For others, the holiday weekend means heading out to Hell’s backyard – the Black Rock Desert playa in northwest Nevada – with 30,000 of their closest friends so they can paint their naked bodies flourescent pink and set fire to a towering effigy of a vaguely human form.

Say goodbye to the backyard barbecue. Welcome to Burning Man.

This isn’t your granddad’s weekend camp out by any stretch of the imagination. Burning Man is described by organizers as “an annual experiment in temporary community dedicated to radical self-expression and radical self-reliance.” Others consider it one of the last signs of the coming apocalypse.

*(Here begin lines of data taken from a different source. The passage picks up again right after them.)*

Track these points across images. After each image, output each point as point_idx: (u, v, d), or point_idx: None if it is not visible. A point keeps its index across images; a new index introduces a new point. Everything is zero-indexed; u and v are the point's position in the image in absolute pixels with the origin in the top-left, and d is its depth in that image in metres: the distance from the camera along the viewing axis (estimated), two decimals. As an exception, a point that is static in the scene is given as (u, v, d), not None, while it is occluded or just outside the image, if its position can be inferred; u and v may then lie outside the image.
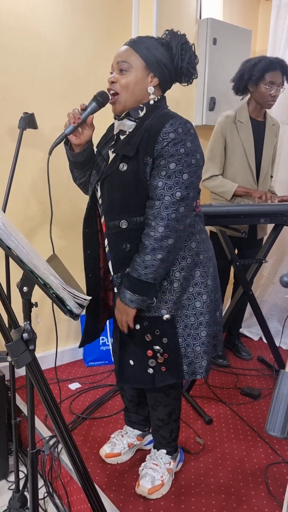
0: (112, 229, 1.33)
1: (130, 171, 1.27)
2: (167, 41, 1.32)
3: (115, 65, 1.32)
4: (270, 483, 1.63)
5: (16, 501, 1.57)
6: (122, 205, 1.30)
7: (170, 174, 1.23)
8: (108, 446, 1.74)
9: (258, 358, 2.66)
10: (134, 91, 1.30)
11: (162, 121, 1.25)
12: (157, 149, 1.23)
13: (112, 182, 1.31)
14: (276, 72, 2.17)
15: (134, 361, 1.41)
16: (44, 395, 1.02)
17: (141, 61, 1.29)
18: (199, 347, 1.41)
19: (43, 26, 2.11)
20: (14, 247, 0.89)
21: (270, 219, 2.12)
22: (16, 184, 2.09)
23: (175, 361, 1.40)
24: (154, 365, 1.39)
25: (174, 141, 1.22)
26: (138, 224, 1.30)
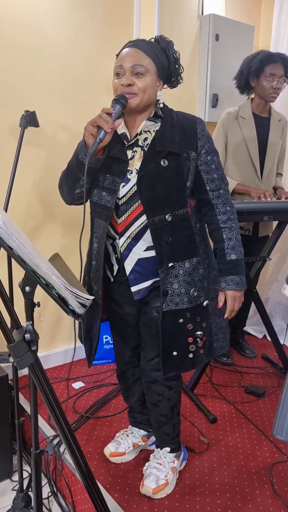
0: (157, 223, 1.35)
1: (171, 167, 1.34)
2: (164, 47, 1.37)
3: (127, 68, 1.31)
4: (275, 482, 1.63)
5: (20, 500, 1.57)
6: (164, 200, 1.35)
7: (217, 166, 1.42)
8: (112, 445, 1.74)
9: (262, 356, 2.65)
10: (149, 94, 1.33)
11: (190, 119, 1.39)
12: (200, 145, 1.37)
13: (153, 177, 1.34)
14: (276, 64, 2.16)
15: (177, 351, 1.45)
16: (46, 395, 1.02)
17: (154, 65, 1.33)
18: (224, 323, 1.57)
19: (45, 23, 2.09)
20: (15, 246, 0.88)
21: (273, 216, 2.10)
22: (18, 183, 2.09)
23: (209, 341, 1.52)
24: (194, 349, 1.46)
25: (210, 137, 1.40)
26: (179, 216, 1.38)
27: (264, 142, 2.32)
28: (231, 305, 1.44)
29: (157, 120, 1.37)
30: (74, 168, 1.39)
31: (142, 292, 1.45)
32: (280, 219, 2.15)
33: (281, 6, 2.79)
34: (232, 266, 1.42)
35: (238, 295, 1.44)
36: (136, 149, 1.37)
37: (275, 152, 2.36)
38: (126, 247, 1.41)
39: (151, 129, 1.37)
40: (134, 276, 1.43)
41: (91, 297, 1.01)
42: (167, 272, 1.39)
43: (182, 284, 1.41)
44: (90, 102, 2.31)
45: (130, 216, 1.38)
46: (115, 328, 1.63)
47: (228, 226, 1.42)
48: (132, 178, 1.36)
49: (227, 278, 1.42)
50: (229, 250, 1.42)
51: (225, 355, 2.57)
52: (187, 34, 2.62)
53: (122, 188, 1.37)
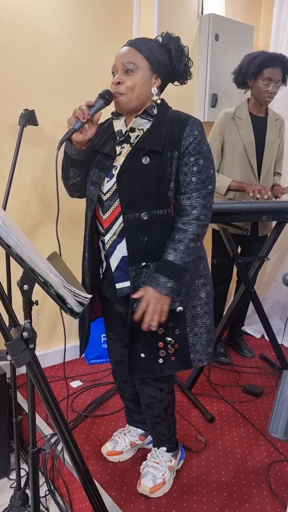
0: (131, 221, 1.33)
1: (153, 165, 1.31)
2: (165, 43, 1.36)
3: (119, 66, 1.32)
4: (272, 481, 1.63)
5: (18, 499, 1.57)
6: (143, 198, 1.32)
7: (200, 169, 1.33)
8: (110, 444, 1.74)
9: (260, 356, 2.65)
10: (140, 92, 1.32)
11: (182, 118, 1.33)
12: (184, 144, 1.31)
13: (133, 175, 1.32)
14: (275, 69, 2.15)
15: (145, 354, 1.42)
16: (44, 394, 1.02)
17: (146, 62, 1.32)
18: (206, 335, 1.48)
19: (44, 22, 2.09)
20: (13, 245, 0.88)
21: (272, 216, 2.11)
22: (17, 181, 2.09)
23: (183, 350, 1.44)
24: (164, 355, 1.42)
25: (198, 138, 1.32)
26: (157, 217, 1.34)
27: (262, 142, 2.32)
28: (144, 303, 1.32)
29: (150, 118, 1.36)
30: (64, 161, 1.42)
31: (125, 290, 1.42)
32: (279, 219, 2.15)
33: (281, 7, 2.79)
34: (164, 265, 1.32)
35: (154, 296, 1.31)
36: (124, 145, 1.37)
37: (273, 152, 2.37)
38: (111, 244, 1.40)
39: (144, 127, 1.36)
40: (118, 273, 1.42)
41: (89, 295, 1.01)
42: (140, 272, 1.36)
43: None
44: (90, 101, 2.30)
45: (113, 213, 1.37)
46: (107, 327, 1.63)
47: (185, 228, 1.33)
48: (115, 173, 1.35)
49: (153, 275, 1.33)
50: (171, 249, 1.33)
51: (223, 354, 2.57)
52: (187, 33, 2.62)
53: (106, 183, 1.37)
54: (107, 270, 1.47)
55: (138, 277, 1.36)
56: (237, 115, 2.30)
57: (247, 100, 2.34)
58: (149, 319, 1.33)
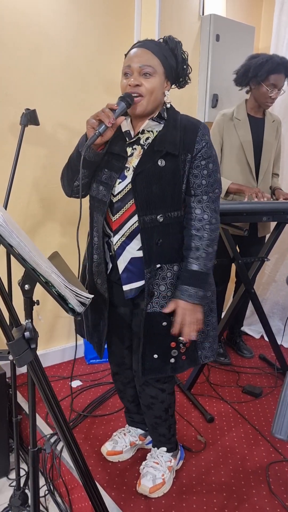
0: (148, 223, 1.34)
1: (168, 167, 1.33)
2: (172, 48, 1.36)
3: (135, 68, 1.30)
4: (271, 481, 1.63)
5: (17, 498, 1.57)
6: (159, 200, 1.33)
7: (210, 173, 1.38)
8: (110, 444, 1.74)
9: (259, 356, 2.66)
10: (157, 95, 1.33)
11: (193, 123, 1.38)
12: (197, 148, 1.35)
13: (149, 177, 1.32)
14: (280, 75, 2.16)
15: (158, 354, 1.43)
16: (45, 393, 1.02)
17: (161, 66, 1.33)
18: (212, 332, 1.51)
19: (46, 22, 2.09)
20: (15, 244, 0.88)
21: (272, 217, 2.11)
22: (18, 181, 2.08)
23: (193, 348, 1.47)
24: (176, 355, 1.44)
25: (209, 143, 1.37)
26: (172, 218, 1.36)
27: (259, 143, 2.33)
28: (179, 317, 1.36)
29: (161, 121, 1.37)
30: (74, 161, 1.39)
31: (134, 291, 1.43)
32: (279, 219, 2.16)
33: (282, 7, 2.79)
34: (190, 276, 1.36)
35: (189, 308, 1.36)
36: (136, 147, 1.37)
37: (271, 153, 2.37)
38: (120, 245, 1.40)
39: (154, 129, 1.37)
40: (126, 274, 1.42)
41: (90, 295, 1.01)
42: (154, 273, 1.38)
43: (169, 287, 1.39)
44: (91, 101, 2.31)
45: (124, 214, 1.37)
46: (110, 330, 1.58)
47: (200, 234, 1.36)
48: (128, 175, 1.35)
49: (182, 287, 1.36)
50: (192, 259, 1.36)
51: (223, 355, 2.57)
52: (188, 34, 2.62)
53: (118, 184, 1.36)
54: (112, 271, 1.46)
55: (153, 279, 1.37)
56: (235, 116, 2.31)
57: (245, 101, 2.34)
58: (188, 331, 1.37)
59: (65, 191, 1.51)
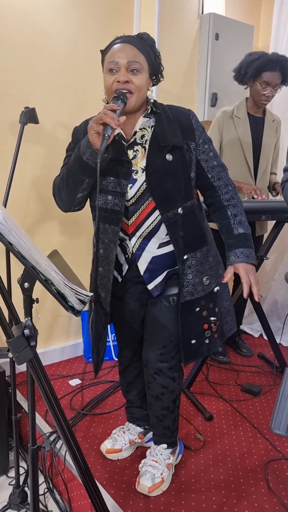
0: (171, 218, 1.37)
1: (176, 160, 1.35)
2: (150, 45, 1.35)
3: (123, 64, 1.27)
4: (270, 479, 1.64)
5: (17, 496, 1.58)
6: (175, 193, 1.36)
7: (215, 153, 1.45)
8: (109, 442, 1.74)
9: (258, 355, 2.66)
10: (144, 92, 1.33)
11: (183, 111, 1.41)
12: (197, 134, 1.39)
13: (161, 174, 1.33)
14: (274, 73, 2.13)
15: (196, 339, 1.47)
16: (45, 391, 1.02)
17: (146, 63, 1.32)
18: (230, 305, 1.60)
19: (45, 21, 2.09)
20: (15, 242, 0.88)
21: (271, 215, 2.11)
22: (17, 179, 2.09)
23: (221, 325, 1.55)
24: (209, 335, 1.50)
25: (203, 127, 1.43)
26: (188, 208, 1.40)
27: (258, 142, 2.33)
28: (246, 278, 1.38)
29: (151, 116, 1.37)
30: (76, 171, 1.32)
31: (159, 287, 1.46)
32: (278, 218, 2.16)
33: (281, 6, 2.80)
34: (240, 239, 1.41)
35: (249, 267, 1.40)
36: (137, 148, 1.35)
37: (270, 152, 2.38)
38: (138, 247, 1.41)
39: (146, 126, 1.37)
40: (148, 274, 1.44)
41: (90, 293, 1.02)
42: (182, 265, 1.42)
43: (195, 274, 1.43)
44: (90, 100, 2.31)
45: (140, 216, 1.37)
46: (121, 326, 1.60)
47: (232, 203, 1.44)
48: (138, 177, 1.34)
49: (237, 251, 1.40)
50: (236, 225, 1.42)
51: (222, 353, 2.58)
52: (187, 33, 2.62)
53: (130, 189, 1.35)
54: (128, 271, 1.48)
55: (184, 271, 1.42)
56: (235, 114, 2.31)
57: (246, 100, 2.35)
58: (257, 289, 1.39)
59: (62, 206, 1.43)
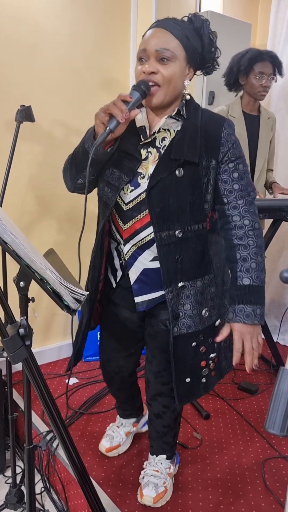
0: (164, 239, 1.20)
1: (187, 177, 1.18)
2: (197, 28, 1.18)
3: (151, 52, 1.12)
4: (266, 478, 1.64)
5: (13, 496, 1.58)
6: (177, 214, 1.19)
7: (241, 175, 1.22)
8: (106, 440, 1.72)
9: (255, 354, 2.66)
10: (176, 84, 1.16)
11: (216, 120, 1.21)
12: (223, 151, 1.19)
13: (165, 188, 1.18)
14: (265, 63, 2.16)
15: (191, 377, 1.32)
16: (40, 390, 1.02)
17: (183, 50, 1.15)
18: (230, 340, 1.39)
19: (42, 18, 2.08)
20: (10, 241, 0.88)
21: (269, 214, 2.11)
22: (13, 178, 2.08)
23: (219, 361, 1.38)
24: (207, 373, 1.34)
25: (236, 142, 1.22)
26: (192, 232, 1.22)
27: (255, 141, 2.33)
28: (238, 344, 1.18)
29: (179, 118, 1.20)
30: (79, 157, 1.23)
31: (146, 304, 1.32)
32: (275, 217, 2.16)
33: (278, 4, 2.79)
34: (243, 293, 1.17)
35: (248, 330, 1.17)
36: (151, 150, 1.21)
37: (266, 150, 2.38)
38: (131, 255, 1.28)
39: (172, 128, 1.21)
40: (138, 286, 1.31)
41: (86, 292, 1.01)
42: (177, 293, 1.24)
43: (194, 304, 1.26)
44: (87, 98, 2.30)
45: (136, 224, 1.24)
46: (110, 334, 1.50)
47: (244, 243, 1.19)
48: (142, 183, 1.21)
49: (236, 308, 1.18)
50: (242, 273, 1.18)
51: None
52: (184, 30, 2.62)
53: (130, 192, 1.22)
54: (122, 278, 1.37)
55: (176, 299, 1.25)
56: (230, 113, 2.31)
57: (240, 98, 2.34)
58: (251, 358, 1.19)
59: (67, 186, 1.36)
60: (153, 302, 1.32)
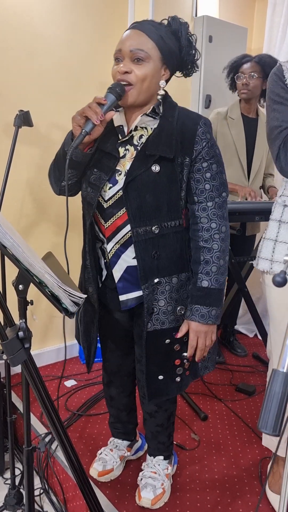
0: (141, 235, 1.22)
1: (163, 173, 1.20)
2: (175, 30, 1.22)
3: (126, 52, 1.16)
4: (264, 478, 1.65)
5: (12, 497, 1.58)
6: (153, 210, 1.21)
7: (214, 175, 1.24)
8: (98, 464, 1.61)
9: (253, 355, 2.68)
10: (150, 84, 1.19)
11: (193, 119, 1.23)
12: (197, 149, 1.21)
13: (142, 184, 1.20)
14: (248, 63, 2.23)
15: (164, 375, 1.33)
16: (39, 392, 1.03)
17: (157, 50, 1.18)
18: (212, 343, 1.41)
19: (40, 22, 2.10)
20: (9, 245, 0.89)
21: (265, 216, 2.13)
22: (12, 181, 2.09)
23: (194, 361, 1.38)
24: (181, 372, 1.35)
25: (211, 141, 1.23)
26: (169, 229, 1.25)
27: (252, 143, 2.36)
28: (193, 340, 1.26)
29: (156, 116, 1.23)
30: (61, 160, 1.27)
31: (130, 302, 1.32)
32: (271, 219, 2.17)
33: (274, 8, 2.82)
34: (201, 294, 1.23)
35: (202, 329, 1.25)
36: (128, 148, 1.25)
37: (263, 153, 2.41)
38: (114, 253, 1.29)
39: (149, 126, 1.24)
40: (122, 284, 1.31)
41: (84, 295, 1.02)
42: (152, 289, 1.26)
43: (168, 301, 1.27)
44: (84, 101, 2.29)
45: (117, 222, 1.25)
46: (104, 334, 1.52)
47: (209, 246, 1.23)
48: (120, 180, 1.23)
49: (193, 307, 1.24)
50: (202, 275, 1.23)
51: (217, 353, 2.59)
52: (181, 35, 2.64)
53: (108, 189, 1.25)
54: (107, 278, 1.37)
55: (151, 295, 1.26)
56: (229, 115, 2.34)
57: (239, 101, 2.37)
58: (201, 354, 1.29)
59: (53, 189, 1.40)
60: (137, 301, 1.32)
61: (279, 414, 0.54)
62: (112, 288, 1.36)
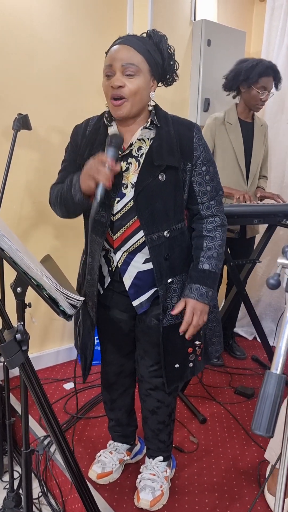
0: (155, 241, 1.30)
1: (169, 180, 1.29)
2: (157, 42, 1.27)
3: (117, 67, 1.21)
4: (262, 481, 1.65)
5: (11, 500, 1.58)
6: (163, 215, 1.30)
7: (212, 177, 1.36)
8: (97, 466, 1.62)
9: (252, 358, 2.68)
10: (142, 96, 1.24)
11: (186, 126, 1.32)
12: (196, 155, 1.31)
13: (151, 194, 1.27)
14: (269, 78, 2.21)
15: (179, 363, 1.42)
16: (37, 395, 1.03)
17: (146, 64, 1.24)
18: (218, 327, 1.53)
19: (39, 26, 2.11)
20: (7, 248, 0.89)
21: (263, 219, 2.13)
22: (11, 185, 2.10)
23: (206, 347, 1.49)
24: (193, 358, 1.45)
25: (206, 146, 1.34)
26: (177, 231, 1.35)
27: (249, 147, 2.37)
28: (189, 316, 1.33)
29: (151, 127, 1.29)
30: (69, 203, 1.31)
31: (144, 304, 1.39)
32: (270, 222, 2.18)
33: (273, 12, 2.83)
34: (202, 275, 1.34)
35: (199, 307, 1.33)
36: (130, 161, 1.29)
37: (260, 156, 2.43)
38: (124, 261, 1.35)
39: (145, 137, 1.30)
40: (134, 290, 1.38)
41: (81, 298, 1.03)
42: (166, 288, 1.35)
43: (180, 297, 1.37)
44: (83, 105, 2.32)
45: (126, 232, 1.31)
46: (106, 337, 1.55)
47: (212, 235, 1.36)
48: (127, 192, 1.28)
49: (192, 286, 1.33)
50: (204, 259, 1.34)
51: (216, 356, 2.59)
52: (180, 39, 2.65)
53: (116, 203, 1.29)
54: (114, 284, 1.41)
55: (165, 294, 1.35)
56: (227, 120, 2.35)
57: (235, 105, 2.38)
58: (194, 331, 1.35)
59: (58, 215, 1.43)
60: (149, 301, 1.40)
61: (272, 416, 0.54)
62: (119, 292, 1.42)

For the vast majority of Burning Man afficionados, though, the three days of free-form music, art, expression, pranksterism – and more than a little debauchery – spell a break from the world of cell phones, suits and rampant corporate culture.

Villages spring up around the statue of the Burning Man, most with themes and activities such as Lustmonkeys of Xara, Club Seal, The Medieval Camp of the Flaming Heads, Costco Soulmate Trading Outlet, and the Alter of the Mystical Frog of the Playa. Music from drumming circles, live bands and in techno tents can be heard any time of day or night.

Visitors to Burning Man are considered participants – no spectators, please! – and can expect a vast array of performance and participation activities ranging from the sublime to the superfluous and beyond; from painting, theatre and beat poetry readings to the Naked Slip ‘N’ Slide Olympics, Fallopian Fun Run, and Butt Art Contest.

The whole thing culminates with the ritual igniting of the Burning Man effigy- a 40-foot tall edifice made of burlap-wrapped wood and neon lighting.

The event had modest enough beginnings in 1986. A small group of friends spontaneously burned a wooden symbol of no-one-in-particular on Bakers Beach in San Francisco, and decided to make an annual ritual of it. It eventually outgrew the beach and was forced to take to the desert.

Burning Man today creates “Black Rock City,” at least temporarily one of Nevada’s largest communities with a population exceeding 30,000, complete with daily newspapers, and radio and television broadcasts – all provided by Burning Man participants.

Though commercialism is possibly the only taboo (food and other essentials are either given away or bartered), the cost of attending Burning Man 2000 is a not-so-inclusive $250. Tickets must be purchased before September 1 through either Burning Man organizers or Ticketweb.

Organizers in part blame the cost on the Bureau of Land Management, which upped the user fee for the site to $500,000 this year.

Yet, they are honest about Burning Man being a victim of its own popularity – it now requires year-round preparation and staffing in order to produce what started as the simple burning of an effigy on the beach.